**Provided material**
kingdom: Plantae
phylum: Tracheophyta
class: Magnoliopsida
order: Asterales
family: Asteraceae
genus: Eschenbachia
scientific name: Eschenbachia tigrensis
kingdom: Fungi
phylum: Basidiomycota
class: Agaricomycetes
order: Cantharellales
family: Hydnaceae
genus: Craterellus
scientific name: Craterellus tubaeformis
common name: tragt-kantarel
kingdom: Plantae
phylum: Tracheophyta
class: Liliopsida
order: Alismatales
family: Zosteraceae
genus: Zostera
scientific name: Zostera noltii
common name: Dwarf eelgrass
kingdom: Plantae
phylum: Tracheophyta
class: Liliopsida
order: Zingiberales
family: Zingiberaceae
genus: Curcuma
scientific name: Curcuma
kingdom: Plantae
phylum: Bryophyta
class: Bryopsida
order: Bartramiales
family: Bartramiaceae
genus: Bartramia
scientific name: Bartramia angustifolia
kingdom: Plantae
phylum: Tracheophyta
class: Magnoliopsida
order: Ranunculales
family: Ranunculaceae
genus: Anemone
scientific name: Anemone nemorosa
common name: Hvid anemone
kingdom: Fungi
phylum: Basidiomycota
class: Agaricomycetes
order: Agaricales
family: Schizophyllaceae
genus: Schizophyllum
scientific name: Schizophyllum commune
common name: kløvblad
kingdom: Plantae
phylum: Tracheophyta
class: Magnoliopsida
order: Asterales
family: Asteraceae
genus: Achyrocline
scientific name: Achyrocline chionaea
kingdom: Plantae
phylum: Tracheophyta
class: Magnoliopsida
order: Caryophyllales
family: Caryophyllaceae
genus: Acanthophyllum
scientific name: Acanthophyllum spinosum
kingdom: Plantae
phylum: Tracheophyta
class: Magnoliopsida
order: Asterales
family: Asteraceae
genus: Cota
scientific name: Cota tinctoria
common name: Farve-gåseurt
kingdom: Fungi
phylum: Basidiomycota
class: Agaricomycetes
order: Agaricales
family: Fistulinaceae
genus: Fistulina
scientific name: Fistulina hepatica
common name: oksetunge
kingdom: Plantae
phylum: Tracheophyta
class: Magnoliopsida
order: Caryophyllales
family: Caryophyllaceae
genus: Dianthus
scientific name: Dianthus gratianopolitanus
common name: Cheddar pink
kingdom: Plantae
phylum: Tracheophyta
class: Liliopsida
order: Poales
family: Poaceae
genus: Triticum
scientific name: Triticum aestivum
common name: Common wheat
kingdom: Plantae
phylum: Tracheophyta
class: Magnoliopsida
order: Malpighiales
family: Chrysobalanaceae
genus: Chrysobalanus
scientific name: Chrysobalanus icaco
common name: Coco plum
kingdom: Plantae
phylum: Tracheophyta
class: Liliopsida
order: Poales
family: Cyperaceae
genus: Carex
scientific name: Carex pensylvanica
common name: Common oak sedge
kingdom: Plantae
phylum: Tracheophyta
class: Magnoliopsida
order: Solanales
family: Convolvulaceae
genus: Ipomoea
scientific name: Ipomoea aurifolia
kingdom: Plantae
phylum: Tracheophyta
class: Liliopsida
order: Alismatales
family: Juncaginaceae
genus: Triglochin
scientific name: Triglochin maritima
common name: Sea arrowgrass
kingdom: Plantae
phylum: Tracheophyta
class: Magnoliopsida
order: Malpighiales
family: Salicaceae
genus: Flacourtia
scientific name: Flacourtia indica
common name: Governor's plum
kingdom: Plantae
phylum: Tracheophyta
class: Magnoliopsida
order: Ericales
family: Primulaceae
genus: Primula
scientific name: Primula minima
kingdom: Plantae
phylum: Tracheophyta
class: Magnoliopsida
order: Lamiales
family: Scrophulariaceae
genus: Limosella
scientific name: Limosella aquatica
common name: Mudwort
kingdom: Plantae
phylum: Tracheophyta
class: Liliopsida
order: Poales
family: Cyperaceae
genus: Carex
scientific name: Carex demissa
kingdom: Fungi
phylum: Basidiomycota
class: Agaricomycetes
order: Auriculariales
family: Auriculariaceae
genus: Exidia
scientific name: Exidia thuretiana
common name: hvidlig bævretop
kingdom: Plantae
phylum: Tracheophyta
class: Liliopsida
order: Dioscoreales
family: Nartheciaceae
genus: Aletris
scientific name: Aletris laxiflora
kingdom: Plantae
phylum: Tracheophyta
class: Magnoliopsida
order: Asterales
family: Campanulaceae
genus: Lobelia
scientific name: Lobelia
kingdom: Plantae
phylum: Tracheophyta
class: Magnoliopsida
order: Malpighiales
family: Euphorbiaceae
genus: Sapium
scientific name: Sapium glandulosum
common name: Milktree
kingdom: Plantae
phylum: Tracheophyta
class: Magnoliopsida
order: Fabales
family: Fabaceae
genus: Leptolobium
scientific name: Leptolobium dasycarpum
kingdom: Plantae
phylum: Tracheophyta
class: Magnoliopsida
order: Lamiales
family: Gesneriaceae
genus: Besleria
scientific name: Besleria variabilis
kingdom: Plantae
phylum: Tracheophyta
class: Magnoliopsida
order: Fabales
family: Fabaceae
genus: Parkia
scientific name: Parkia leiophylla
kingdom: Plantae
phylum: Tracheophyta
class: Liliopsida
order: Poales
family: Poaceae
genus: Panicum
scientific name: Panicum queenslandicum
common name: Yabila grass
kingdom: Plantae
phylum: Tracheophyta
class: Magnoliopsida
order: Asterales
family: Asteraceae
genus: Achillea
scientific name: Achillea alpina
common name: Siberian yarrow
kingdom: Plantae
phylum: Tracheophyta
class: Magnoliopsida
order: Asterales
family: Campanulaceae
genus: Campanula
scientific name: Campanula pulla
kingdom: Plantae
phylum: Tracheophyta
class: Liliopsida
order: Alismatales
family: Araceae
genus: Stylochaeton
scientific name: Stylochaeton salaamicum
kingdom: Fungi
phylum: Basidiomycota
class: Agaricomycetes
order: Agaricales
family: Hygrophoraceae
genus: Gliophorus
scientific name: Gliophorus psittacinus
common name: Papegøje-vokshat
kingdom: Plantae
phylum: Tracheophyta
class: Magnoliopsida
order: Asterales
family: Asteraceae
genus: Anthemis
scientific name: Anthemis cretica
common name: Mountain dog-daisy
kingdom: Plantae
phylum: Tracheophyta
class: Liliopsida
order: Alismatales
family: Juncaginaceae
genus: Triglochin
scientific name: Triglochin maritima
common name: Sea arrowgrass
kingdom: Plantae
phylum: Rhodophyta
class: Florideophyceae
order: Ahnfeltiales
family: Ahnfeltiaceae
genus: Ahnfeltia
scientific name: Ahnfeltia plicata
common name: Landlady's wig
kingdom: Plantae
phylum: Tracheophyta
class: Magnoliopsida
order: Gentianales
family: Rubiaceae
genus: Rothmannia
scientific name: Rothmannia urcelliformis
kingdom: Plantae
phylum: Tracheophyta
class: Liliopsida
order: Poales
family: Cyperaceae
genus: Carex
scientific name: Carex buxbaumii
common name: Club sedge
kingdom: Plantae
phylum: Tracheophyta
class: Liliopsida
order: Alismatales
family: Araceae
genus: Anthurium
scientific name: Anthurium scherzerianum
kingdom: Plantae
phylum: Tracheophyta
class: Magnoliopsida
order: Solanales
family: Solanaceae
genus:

**Given instruction**
Output every line from the rows above as a JSON list of strings, one string per line, leaving out blank lines.

**Exercise solution**
[
  "kingdom: Plantae",
  "phylum: Tracheophyta",
  "class: Magnoliopsida",
  "order: Asterales",
  "family: Asteraceae",
  "genus: Eschenbachia",
  "scientific name: Eschenbachia tigrensis",
  "kingdom: Fungi",
  "phylum: Basidiomycota",
  "class: Agaricomycetes",
  "order: Cantharellales",
  "family: Hydnaceae",
  "genus: Craterellus",
  "scientific name: Craterellus tubaeformis",
  "common name: tragt-kantarel",
  "kingdom: Plantae",
  "phylum: Tracheophyta",
  "class: Liliopsida",
  "order: Alismatales",
  "family: Zosteraceae",
  "genus: Zostera",
  "scientific name: Zostera noltii",
  "common name: Dwarf eelgrass",
  "kingdom: Plantae",
  "phylum: Tracheophyta",
  "class: Liliopsida",
  "order: Zingiberales",
  "family: Zingiberaceae",
  "genus: Curcuma",
  "scientific name: Curcuma",
  "kingdom: Plantae",
  "phylum: Bryophyta",
  "class: Bryopsida",
  "order: Bartramiales",
  "family: Bartramiaceae",
  "genus: Bartramia",
  "scientific name: Bartramia angustifolia",
  "kingdom: Plantae",
  "phylum: Tracheophyta",
  "class: Magnoliopsida",
  "order: Ranunculales",
  "family: Ranunculaceae",
  "genus: Anemone",
  "scientific name: Anemone nemorosa",
  "common name: Hvid anemone",
  "kingdom: Fungi",
  "phylum: Basidiomycota",
  "class: Agaricomycetes",
  "order: Agaricales",
  "family: Schizophyllaceae",
  "genus: Schizophyllum",
  "scientific name: Schizophyllum commune",
  "common name: kløvblad",
  "kingdom: Plantae",
  "phylum: Tracheophyta",
  "class: Magnoliopsida",
  "order: Asterales",
  "family: Asteraceae",
  "genus: Achyrocline",
  "scientific name: Achyrocline chionaea",
  "kingdom: Plantae",
  "phylum: Tracheophyta",
  "class: Magnoliopsida",
  "order: Caryophyllales",
  "family: Caryophyllaceae",
  "genus: Acanthophyllum",
  "scientific name: Acanthophyllum spinosum",
  "kingdom: Plantae",
  "phylum: Tracheophyta",
  "class: Magnoliopsida",
  "order: Asterales",
  "family: Asteraceae",
  "genus: Cota",
  "scientific name: Cota tinctoria",
  "common name: Farve-gåseurt",
  "kingdom: Fungi",
  "phylum: Basidiomycota",
  "class: Agaricomycetes",
  "order: Agaricales",
  "family: Fistulinaceae",
  "genus: Fistulina",
  "scientific name: Fistulina hepatica",
  "common name: oksetunge",
  "kingdom: Plantae",
  "phylum: Tracheophyta",
  "class: Magnoliopsida",
  "order: Caryophyllales",
  "family: Caryophyllaceae",
  "genus: Dianthus",
  "scientific name: Dianthus gratianopolitanus",
  "common name: Cheddar pink",
  "kingdom: Plantae",
  "phylum: Tracheophyta",
  "class: Liliopsida",
  "order: Poales",
  "family: Poaceae",
  "genus: Triticum",
  "scientific name: Triticum aestivum",
  "common name: Common wheat",
  "kingdom: Plantae",
  "phylum: Tracheophyta",
  "class: Magnoliopsida",
  "order: Malpighiales",
  "family: Chrysobalanaceae",
  "genus: Chrysobalanus",
  "scientific name: Chrysobalanus icaco",
  "common name: Coco plum",
  "kingdom: Plantae",
  "phylum: Tracheophyta",
  "class: Liliopsida",
  "order: Poales",
  "family: Cyperaceae",
  "genus: Carex",
  "scientific name: Carex pensylvanica",
  "common name: Common oak sedge",
  "kingdom: Plantae",
  "phylum: Tracheophyta",
  "class: Magnoliopsida",
  "order: Solanales",
  "family: Convolvulaceae",
  "genus: Ipomoea",
  "scientific name: Ipomoea aurifolia",
  "kingdom: Plantae",
  "phylum: Tracheophyta",
  "class: Liliopsida",
  "order: Alismatales",
  "family: Juncaginaceae",
  "genus: Triglochin",
  "scientific name: Triglochin maritima",
  "common name: Sea arrowgrass",
  "kingdom: Plantae",
  "phylum: Tracheophyta",
  "class: Magnoliopsida",
  "order: Malpighiales",
  "family: Salicaceae",
  "genus: Flacourtia",
  "scientific name: Flacourtia indica",
  "common name: Governor's plum",
  "kingdom: Plantae",
  "phylum: Tracheophyta",
  "class: Magnoliopsida",
  "order: Ericales",
  "family: Primulaceae",
  "genus: Primula",
  "scientific name: Primula minima",
  "kingdom: Plantae",
  "phylum: Tracheophyta",
  "class: Magnoliopsida",
  "order: Lamiales",
  "family: Scrophulariaceae",
  "genus: Limosella",
  "scientific name: Limosella aquatica",
  "common name: Mudwort",
  "kingdom: Plantae",
  "phylum: Tracheophyta",
  "class: Liliopsida",
  "order: Poales",
  "family: Cyperaceae",
  "genus: Carex",
  "scientific name: Carex demissa",
  "kingdom: Fungi",
  "phylum: Basidiomycota",
  "class: Agaricomycetes",
  "order: Auriculariales",
  "family: Auriculariaceae",
  "genus: Exidia",
  "scientific name: Exidia thuretiana",
  "common name: hvidlig bævretop",
  "kingdom: Plantae",
  "phylum: Tracheophyta",
  "class: Liliopsida",
  "order: Dioscoreales",
  "family: Nartheciaceae",
  "genus: Aletris",
  "scientific name: Aletris laxiflora",
  "kingdom: Plantae",
  "phylum: Tracheophyta",
  "class: Magnoliopsida",
  "order: Asterales",
  "family: Campanulaceae",
  "genus: Lobelia",
  "scientific name: Lobelia",
  "kingdom: Plantae",
  "phylum: Tracheophyta",
  "class: Magnoliopsida",
  "order: Malpighiales",
  "family: Euphorbiaceae",
  "genus: Sapium",
  "scientific name: Sapium glandulosum",
  "common name: Milktree",
  "kingdom: Plantae",
  "phylum: Tracheophyta",
  "class: Magnoliopsida",
  "order: Fabales",
  "family: Fabaceae",
  "genus: Leptolobium",
  "scientific name: Leptolobium dasycarpum",
  "kingdom: Plantae",
  "phylum: Tracheophyta",
  "class: Magnoliopsida",
  "order: Lamiales",
  "family: Gesneriaceae",
  "genus: Besleria",
  "scientific name: Besleria variabilis",
  "kingdom: Plantae",
  "phylum: Tracheophyta",
  "class: Magnoliopsida",
  "order: Fabales",
  "family: Fabaceae",
  "genus: Parkia",
  "scientific name: Parkia leiophylla",
  "kingdom: Plantae",
  "phylum: Tracheophyta",
  "class: Liliopsida",
  "order: Poales",
  "family: Poaceae",
  "genus: Panicum",
  "scientific name: Panicum queenslandicum",
  "common name: Yabila grass",
  "kingdom: Plantae",
  "phylum: Tracheophyta",
  "class: Magnoliopsida",
  "order: Asterales",
  "family: Asteraceae",
  "genus: Achillea",
  "scientific name: Achillea alpina",
  "common name: Siberian yarrow",
  "kingdom: Plantae",
  "phylum: Tracheophyta",
  "class: Magnoliopsida",
  "order: Asterales",
  "family: Campanulaceae",
  "genus: Campanula",
  "scientific name: Campanula pulla",
  "kingdom: Plantae",
  "phylum: Tracheophyta",
  "class: Liliopsida",
  "order: Alismatales",
  "family: Araceae",
  "genus: Stylochaeton",
  "scientific name: Stylochaeton salaamicum",
  "kingdom: Fungi",
  "phylum: Basidiomycota",
  "class: Agaricomycetes",
  "order: Agaricales",
  "family: Hygrophoraceae",
  "genus: Gliophorus",
  "scientific name: Gliophorus psittacinus",
  "common name: Papegøje-vokshat",
  "kingdom: Plantae",
  "phylum: Tracheophyta",
  "class: Magnoliopsida",
  "order: Asterales",
  "family: Asteraceae",
  "genus: Anthemis",
  "scientific name: Anthemis cretica",
  "common name: Mountain dog-daisy",
  "kingdom: Plantae",
  "phylum: Tracheophyta",
  "class: Liliopsida",
  "order: Alismatales",
  "family: Juncaginaceae",
  "genus: Triglochin",
  "scientific name: Triglochin maritima",
  "common name: Sea arrowgrass",
  "kingdom: Plantae",
  "phylum: Rhodophyta",
  "class: Florideophyceae",
  "order: Ahnfeltiales",
  "family: Ahnfeltiaceae",
  "genus: Ahnfeltia",
  "scientific name: Ahnfeltia plicata",
  "common name: Landlady's wig",
  "kingdom: Plantae",
  "phylum: Tracheophyta",
  "class: Magnoliopsida",
  "order: Gentianales",
  "family: Rubiaceae",
  "genus: Rothmannia",
  "scientific name: Rothmannia urcelliformis",
  "kingdom: Plantae",
  "phylum: Tracheophyta",
  "class: Liliopsida",
  "order: Poales",
  "family: Cyperaceae",
  "genus: Carex",
  "scientific name: Carex buxbaumii",
  "common name: Club sedge",
  "kingdom: Plantae",
  "phylum: Tracheophyta",
  "class: Liliopsida",
  "order: Alismatales",
  "family: Araceae",
  "genus: Anthurium",
  "scientific name: Anthurium scherzerianum",
  "kingdom: Plantae",
  "phylum: Tracheophyta",
  "class: Magnoliopsida",
  "order: Solanales",
  "family: Solanaceae",
  "genus:"
]